Just got a Life Alert bracelet. Now, if I get a life, I’ll immediately be alerted…
Sorry I’m late, I was waiving my hands at a paper towel dispenser that turned out to not be automatic.
“Hi, I’m calling for info on your bicycle on Craigslist.”
It’s heavy, brown, has new shoes, and loves carrots. It’s definitely not a horse.
Raid™: For when you don’t want to kill ants, but want to make them late for something.
As I get older and continue to meet new people… I realize that swallowing should be more of a thing.
Telling people to ban same sex marriage cuz of your religion is like telling the supermarket to stop selling junk food cuz you’re on a diet.
Sephora employee: Congratulations! You have 100,000 points. You can choose 3 of the following.
Kids always throw their shoes as far apart as possible when they take them off, like you’ll find one on their bedroom floor and one on top of the fridge, it’s madness
[parade]
Dad: son, when you grow up, would you be the savior of the broken, the beaten, and the damned? Will you defeat them your demons and all the non-believers?
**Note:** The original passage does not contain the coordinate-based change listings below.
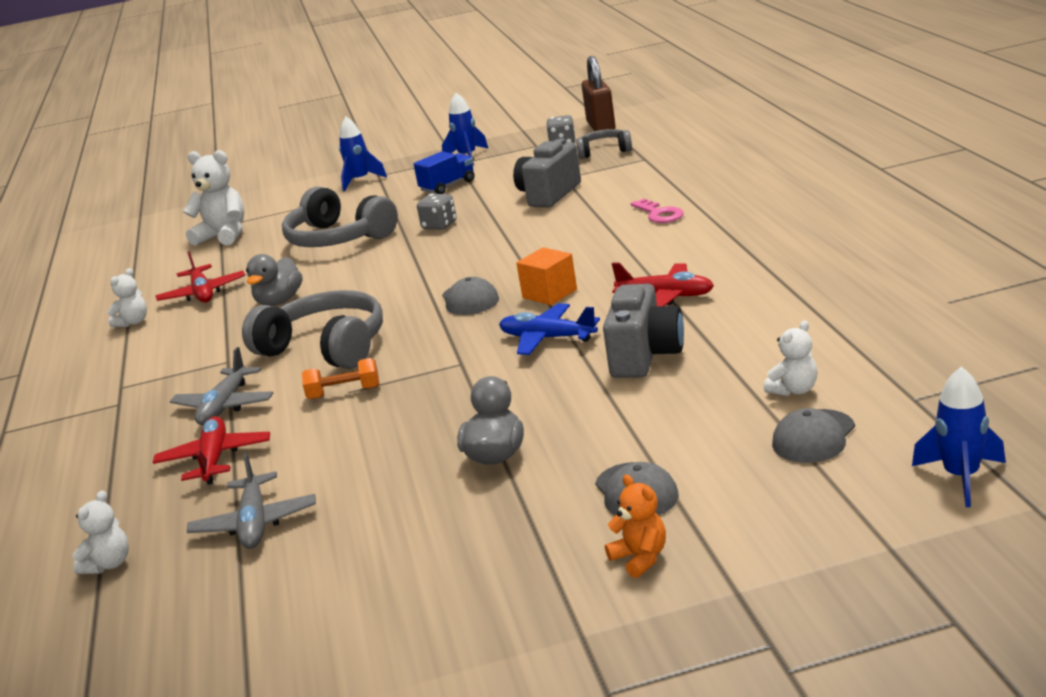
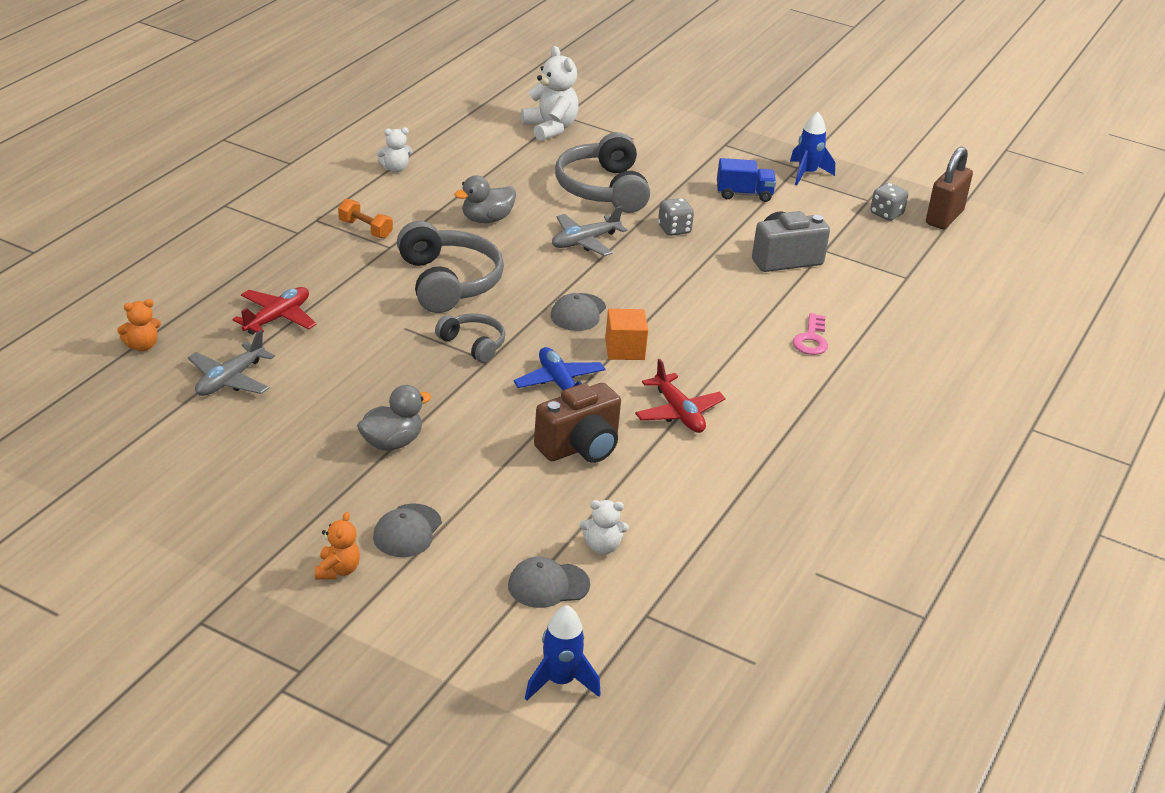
camera: 35 degrees right, 10 degrees up
(109, 564) = (142, 346): white teddy bear -> orange teddy bear
(202, 293) = (462, 175): red plane -> none
(225, 406) = (337, 282): grey plane -> grey plane (585, 241)
(344, 393) = (401, 327): orange dumbbell -> orange dumbbell (365, 229)
(360, 181) = (705, 141): blue rocket -> none
(604, 151) = (897, 246): grey headphones -> grey headphones (473, 344)
(645, 356) = (580, 447): grey camera -> brown camera

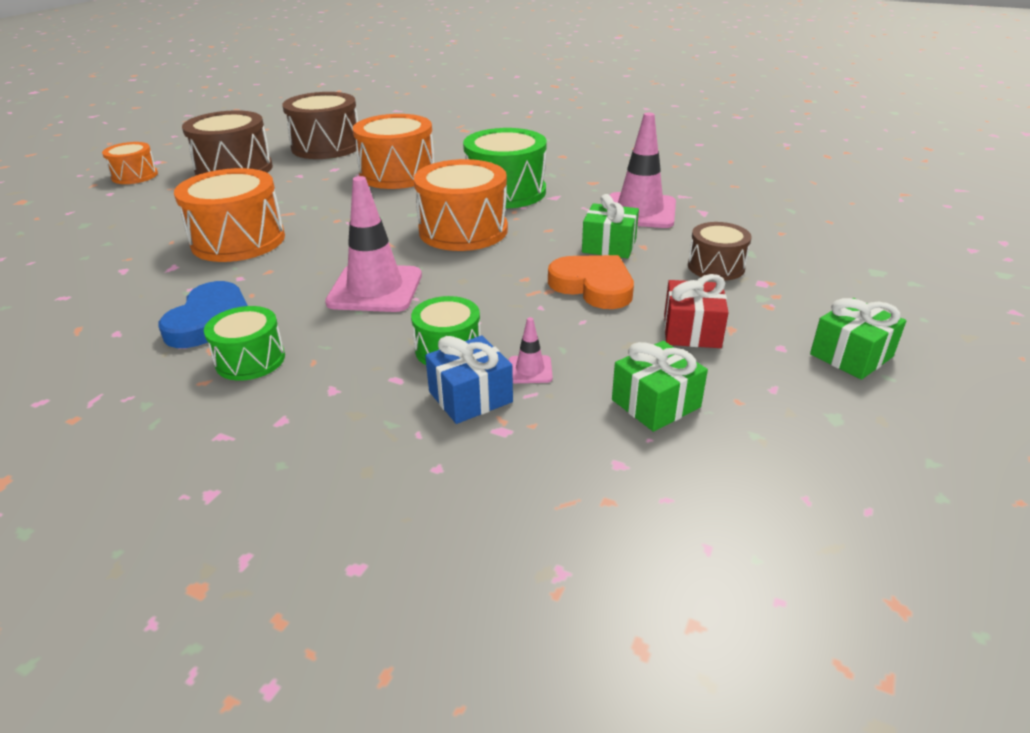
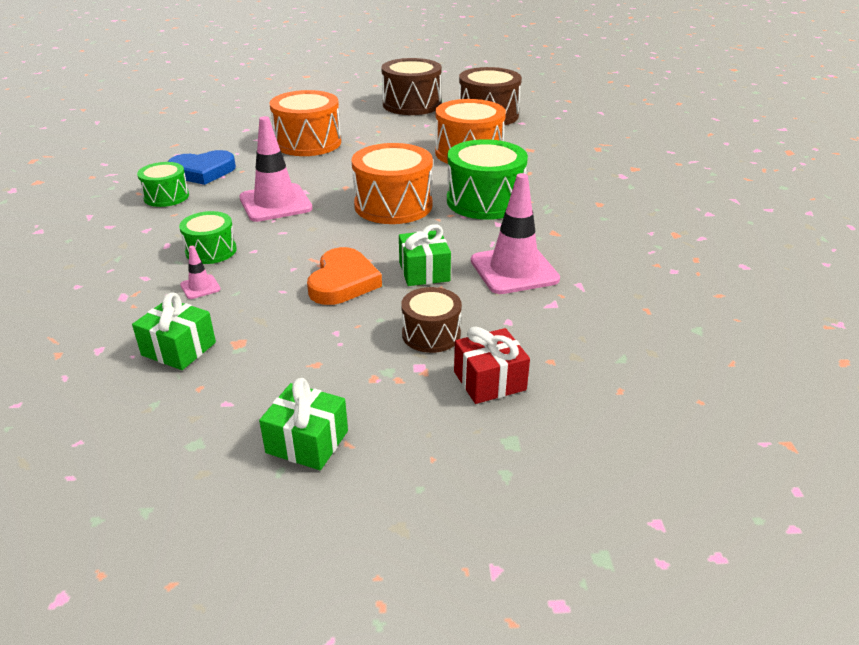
camera: 60 degrees right, 0 degrees up
(135, 176) = (369, 85): orange drum -> none
(470, 397) = (156, 275): blue gift -> none
(692, 331) = (298, 344): red gift -> red gift (489, 381)

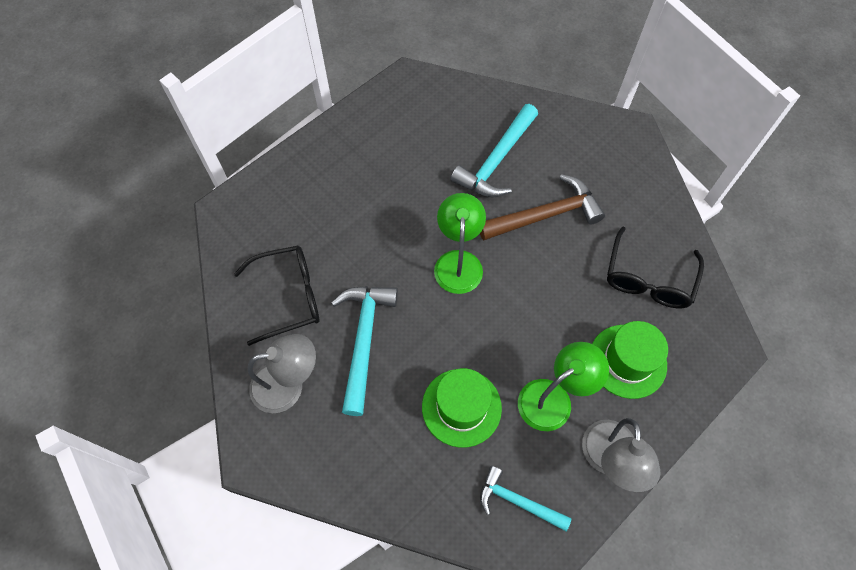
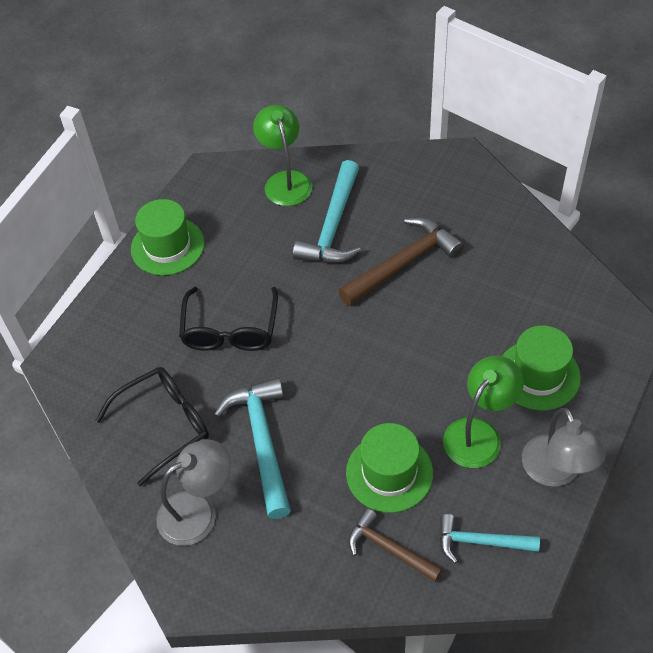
camera: 15 degrees left, 10 degrees down
(350, 135) = (167, 246): none -> green hat
(435, 478) = (389, 549): none -> brown hammer
(458, 262) = (331, 335): green lamp -> green lamp (285, 180)
(648, 279) = (529, 292): black glasses -> black glasses (230, 330)

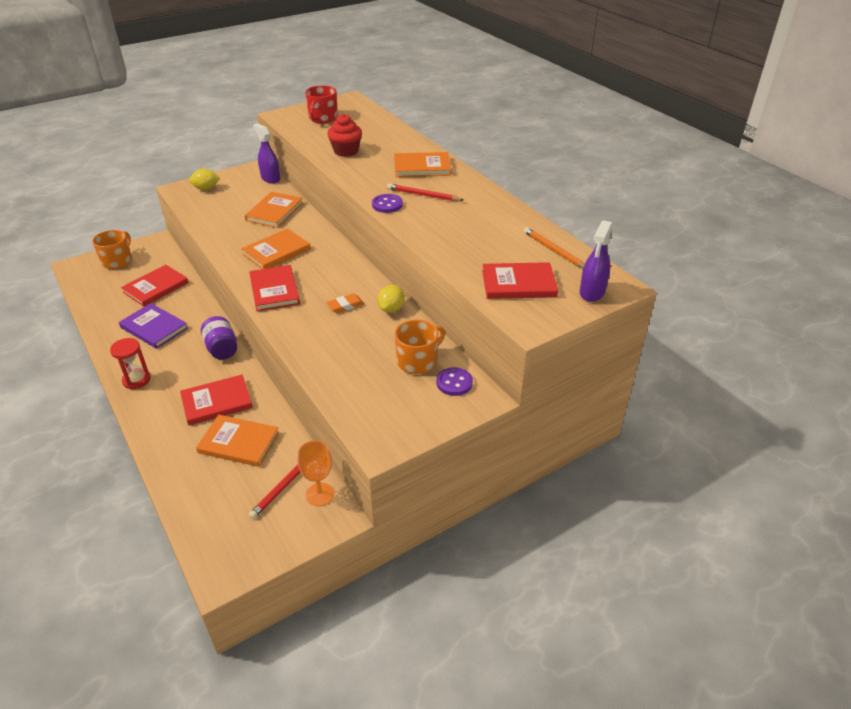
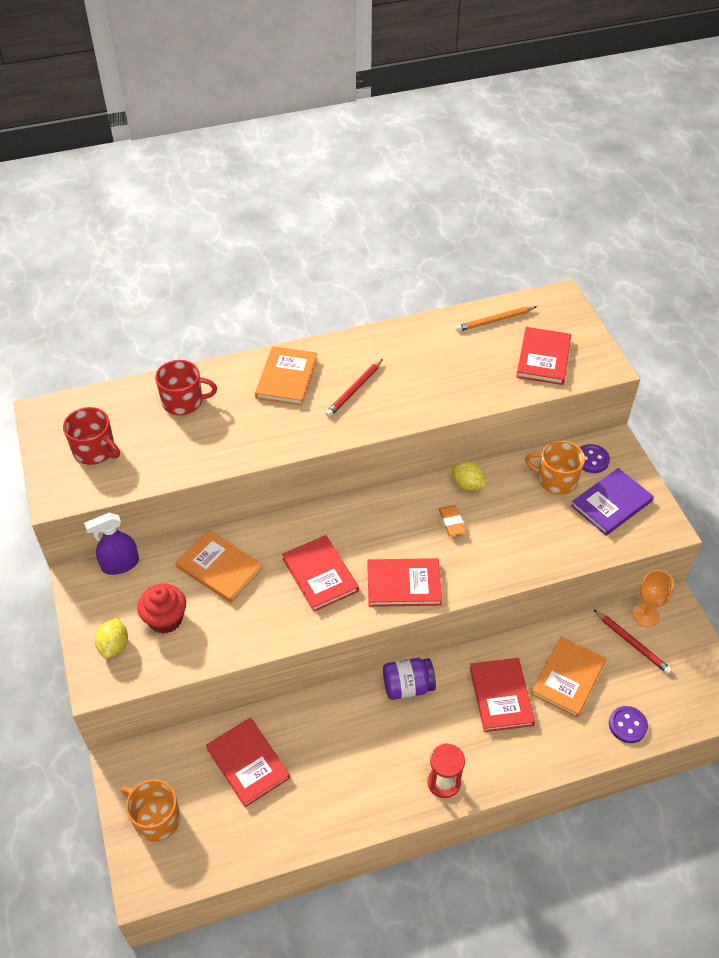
camera: 75 degrees left, 10 degrees up
(154, 328) = (342, 764): purple book -> purple book (611, 503)
(276, 251) = (320, 575): orange book -> red book
(346, 151) = (211, 440): red cupcake -> red cupcake (165, 619)
(379, 136) = (183, 401): none -> red mug
(387, 205) = (365, 424): purple button -> purple button (627, 725)
(417, 361) = (556, 479): orange mug -> orange mug turned 45 degrees counterclockwise
(592, 292) = (566, 316): purple spray bottle -> none

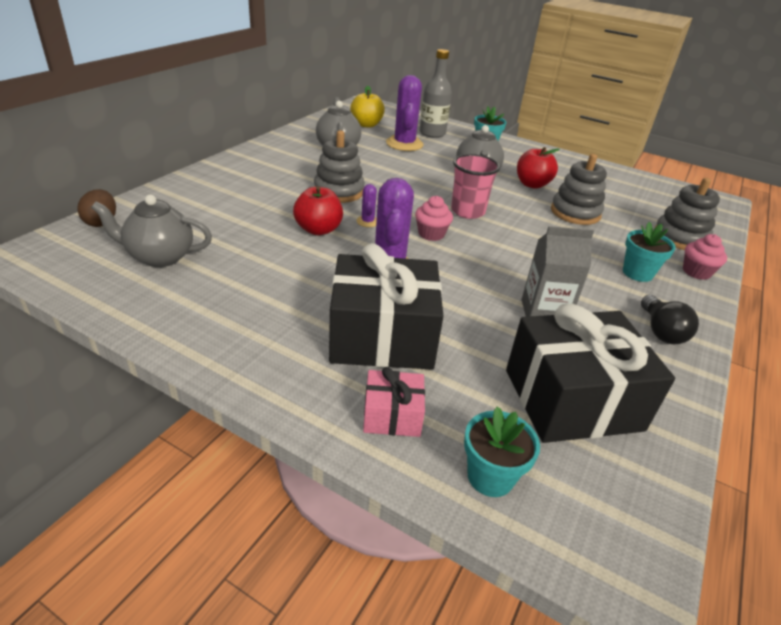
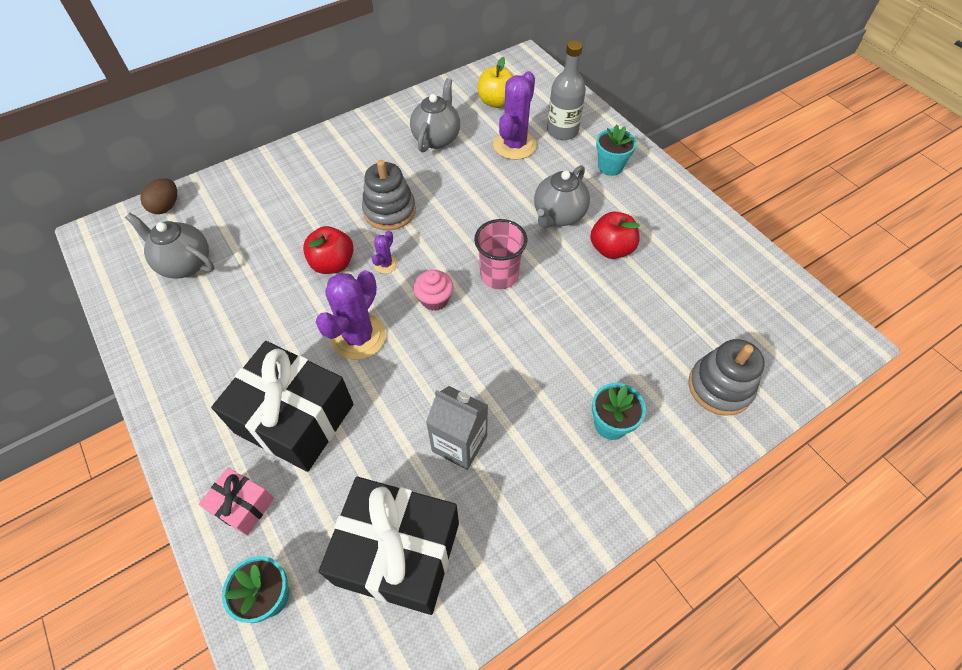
camera: 30 degrees right, 20 degrees up
(575, 213) = (622, 310): grey stacking toy -> none
(661, 331) = (559, 511): black light bulb -> none
(696, 272) = (685, 446): pink cupcake -> none

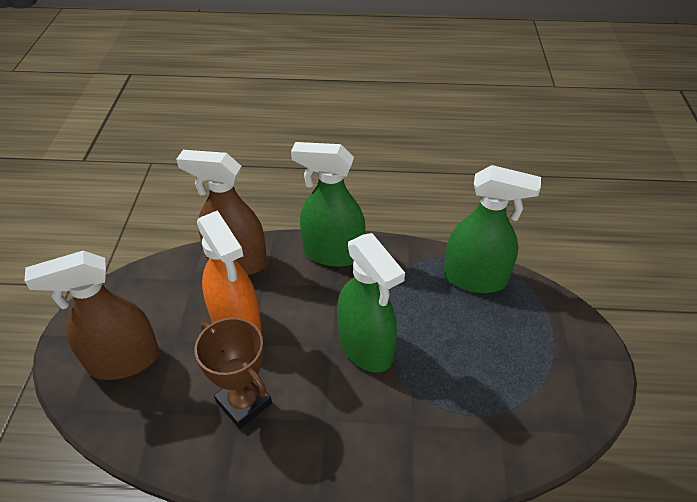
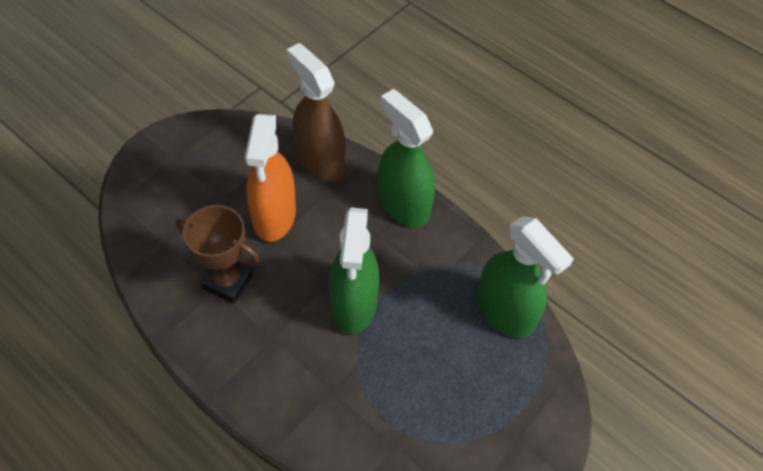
camera: 35 degrees right, 10 degrees up
(123, 360) = (175, 189): brown spray bottle -> none
(244, 402) = (227, 281): brown trophy -> brown trophy turned 60 degrees counterclockwise

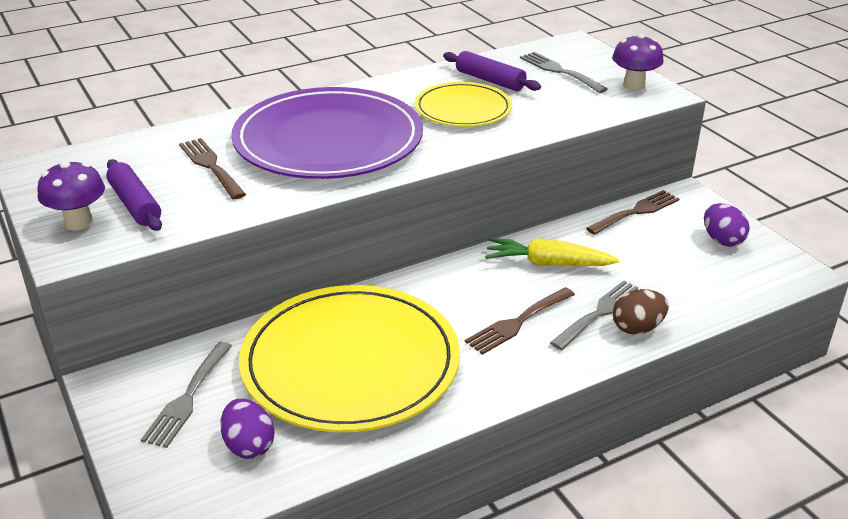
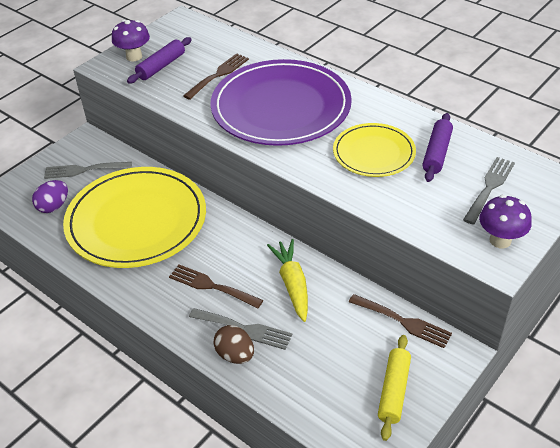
camera: 70 degrees right, 10 degrees up
(722, 240) = (394, 391): purple egg -> yellow rolling pin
Me, 6 years old: do I have to answer now or
Me (to 7): Son, we…
Wife (in earpiece): have to talk
M: Have to talk
W: about girls
M: About grills
W: NO
M: NO
W: IDIOT
M: IDIOT
I usually roll around in the magazine aisle at Barnes and Noble before a date because I want to smell nice, but I’m on a budget.
me: [thinking] I don’t want kids
my mom: [2000 miles away gets a mental notification and texts me] how could you do this to me?
What do you mean there’s no cash prize for being the first guy in the neighborhood to shovel his driveway?
Interviewer: where do ya see yourself in 5yrs
Me: going through a Denny’s trash bin
I: but you might get this job
M: haha that’s… irrelevant
Suddenly had the urge to lay on the floor and do stomach crunches.
Then I found some bubble wrap and that urge went away.
Just spent 15 minutes on my knees.
Now, the bathtub is spotless.
My 12yr old just handed me his proofs from picture day but before I could open the envelope he says “First, let me explain”
Ugh, suicidal cannibals are always so full of themselves
Her: you take nice selfies
Me: so I’m vain
Her: no you’re photogenic
Me: oh so I’m ugly in real life
Her: just say thanks
Me: oh so I’m rude
Friend: The year is almost over. What have you accomplished?
Me: I don’t like your tone.
She gives you butterflies.
She makes your hands sweat.
She sends chills down your spine.She just gave you her stomach virus.
Me: Do you have homework?
11: Do you know that the world is 23.3 trillion dollars in debt?
I have standards. They might be low, but still…..
Apparently telling the kids that you’re not in the mood for their shit does not improve their behavior, but it does teach your toddler how to say shit.
*tries to take off date’s bra*
If you-
*tries again*
If-
*again*
If you would take off the hulk gloves this would be easier
*looks up*
NEVER
Fun fact: At the end of Titanic, when all the people are dying in the water, if you listen very closely, you can hear a faint, “Marco” and then an even fainter, “Polo.”
[electric chair]
“Any requests for your final minutes?”
“Yeh, I want the last episode of Lost explained.”
*acquitted on a technicality
Sorry my ringtone of NSYNC’s Bye Bye Bye went off during the funeral
Spice up your boring roofing job by wearing roller skates.